Monday, September 28, 2009

WATER

Set in 1936 India, the film WATER explores the lives of widows, another horrid story of female oppression. I hadn't known about this tradition but it reminded me again of humans' darkest side, our ability to shut out others based on sex. And so I sobbed through this film before walking over to my neighbor's for a little visit, and she sent me home with an antidote, another movie titled KINKY BOOTS with a very similar theme, actually, though this time with a cross-dressing man in London as a central character and a more cheerful ending. Only now did the similarity between the two films strike me.

Which, I suppose, takes me to the value of writing (which I have a regular argument within myself about).

I'm a huge fan of Derrick Jensen's writing because he has broken through so many taboos about what can be written about (and writes with such courage about aspects of his own life), which has literally saved my life before because I can relate to his descriptions of how civilization silences us on so many levels.

I attended a conference recently where a great many brilliant, mostly younger (around my daughter's age) people met to talk about the era we're in----I'll use the title of a Jensen book to describe it----ENDGAME-----and how best to be the activists and proponents for Earth (as opposed to civilization).

Of course everyone at first acknowledged the elephant in the room, and then proceeded to speak the veiled language one must use when one must be super sensitive to how that language could be interpreted by someone unfriendly to one's causes. This lent an air of unreality to the entire scene that made me feel as if I were, indeed, playing a game, while at the same time knowing it wasn't.

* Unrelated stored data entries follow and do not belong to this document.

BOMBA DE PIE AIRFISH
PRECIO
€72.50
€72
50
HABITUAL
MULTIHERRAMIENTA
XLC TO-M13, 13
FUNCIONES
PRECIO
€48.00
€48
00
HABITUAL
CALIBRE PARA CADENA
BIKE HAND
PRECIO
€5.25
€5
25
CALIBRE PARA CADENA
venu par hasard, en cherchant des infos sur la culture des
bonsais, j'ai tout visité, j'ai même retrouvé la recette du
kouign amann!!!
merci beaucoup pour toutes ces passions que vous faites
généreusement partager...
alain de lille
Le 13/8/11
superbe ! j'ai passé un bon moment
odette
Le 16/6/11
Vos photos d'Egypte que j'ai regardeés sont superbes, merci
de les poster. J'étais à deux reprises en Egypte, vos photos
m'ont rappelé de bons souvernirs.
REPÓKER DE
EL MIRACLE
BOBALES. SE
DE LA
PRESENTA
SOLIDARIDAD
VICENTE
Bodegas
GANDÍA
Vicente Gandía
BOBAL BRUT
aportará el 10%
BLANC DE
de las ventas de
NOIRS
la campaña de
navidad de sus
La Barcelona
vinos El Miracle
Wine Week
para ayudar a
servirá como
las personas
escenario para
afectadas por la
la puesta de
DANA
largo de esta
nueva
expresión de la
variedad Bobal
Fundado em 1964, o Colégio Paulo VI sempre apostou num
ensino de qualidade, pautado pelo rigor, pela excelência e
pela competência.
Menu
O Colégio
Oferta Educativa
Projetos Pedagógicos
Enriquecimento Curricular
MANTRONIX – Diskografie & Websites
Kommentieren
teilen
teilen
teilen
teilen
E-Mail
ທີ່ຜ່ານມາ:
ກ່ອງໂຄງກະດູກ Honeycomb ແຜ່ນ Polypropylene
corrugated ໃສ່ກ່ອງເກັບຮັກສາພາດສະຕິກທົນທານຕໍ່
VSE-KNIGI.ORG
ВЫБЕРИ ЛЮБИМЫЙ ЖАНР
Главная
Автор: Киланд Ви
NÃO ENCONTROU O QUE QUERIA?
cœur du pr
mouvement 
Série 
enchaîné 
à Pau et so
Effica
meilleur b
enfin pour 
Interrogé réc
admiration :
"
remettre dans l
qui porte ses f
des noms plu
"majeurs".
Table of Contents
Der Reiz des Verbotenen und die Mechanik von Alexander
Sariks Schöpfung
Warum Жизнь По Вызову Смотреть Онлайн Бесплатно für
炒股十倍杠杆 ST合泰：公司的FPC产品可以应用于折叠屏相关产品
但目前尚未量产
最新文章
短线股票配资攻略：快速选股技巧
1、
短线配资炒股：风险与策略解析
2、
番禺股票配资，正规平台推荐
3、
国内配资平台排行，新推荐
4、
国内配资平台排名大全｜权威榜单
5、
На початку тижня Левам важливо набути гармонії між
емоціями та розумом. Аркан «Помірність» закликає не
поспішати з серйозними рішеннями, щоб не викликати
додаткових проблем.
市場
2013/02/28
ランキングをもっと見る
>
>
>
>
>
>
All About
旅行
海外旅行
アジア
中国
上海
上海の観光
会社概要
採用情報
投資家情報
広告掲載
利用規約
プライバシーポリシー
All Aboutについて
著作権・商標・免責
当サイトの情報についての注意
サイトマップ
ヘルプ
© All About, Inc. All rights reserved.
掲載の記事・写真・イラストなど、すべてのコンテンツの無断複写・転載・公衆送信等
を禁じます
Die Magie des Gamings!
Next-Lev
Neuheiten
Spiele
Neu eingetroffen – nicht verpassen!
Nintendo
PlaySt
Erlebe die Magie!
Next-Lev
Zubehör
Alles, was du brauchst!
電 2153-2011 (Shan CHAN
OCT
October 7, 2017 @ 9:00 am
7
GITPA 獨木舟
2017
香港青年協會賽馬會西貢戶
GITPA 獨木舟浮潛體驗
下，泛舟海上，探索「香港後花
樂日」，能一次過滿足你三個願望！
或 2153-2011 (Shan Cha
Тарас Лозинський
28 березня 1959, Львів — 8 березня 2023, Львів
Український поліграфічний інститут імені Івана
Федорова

And so, it was difficult for me to maintain focus on the tasks at hand because I wanted to discuss the "meta-" characteristics (i.e., situated behind or beyond; more comprehensive: transcending—usually used with the name of a discipline to designate a new but related discipline designed to deal critically with the original one) of what I observed at the event and of civilization in general, which is one of Jensen's themes that most interests me, how people are silenced, how we learn to self-censor. To quote from A LANGUAGE OLDER THAN WORDS, "Underlying the different forms of coercison is a unifying factor: silence" (p. 263). Also, a bit further on, he states that "in order to maintain our current mode of being, we must ignore a tremendous amount of information" (p. 303). And, of course, "to ignore" is to repress, to silence. I'd jotted down this additional quote (and I may have truncated it) but don't know which Jensen text I took it from: "Abusive systems (whether personal or political) work best when the victims police themselves (through internalizing their helplessness in the face of 'invincible abusers')."

And so, I overheard in a nearby group one young woman wearing dark sunglasses in this bright room say, "I'm a hermit; I'm very shy; this is hard for me," and I could only praise her in my mind for being so brave in coming to the event, but I wondered whether she'd find what she was seeking----a relief from silence.

My own experience in one of the groups was more silencing----someone who said that the "personal" should be withheld and instead the political task at hand, a prompt, should be the focus of the discussion.

That's what made me realize I was in the wrong place for what I desired----there wasn't enough room for me to dip water from this stream. I see most things as personal (and definitely value the personal over the political). After all, without people who feel connected and trusting of one another, how far can the political take us?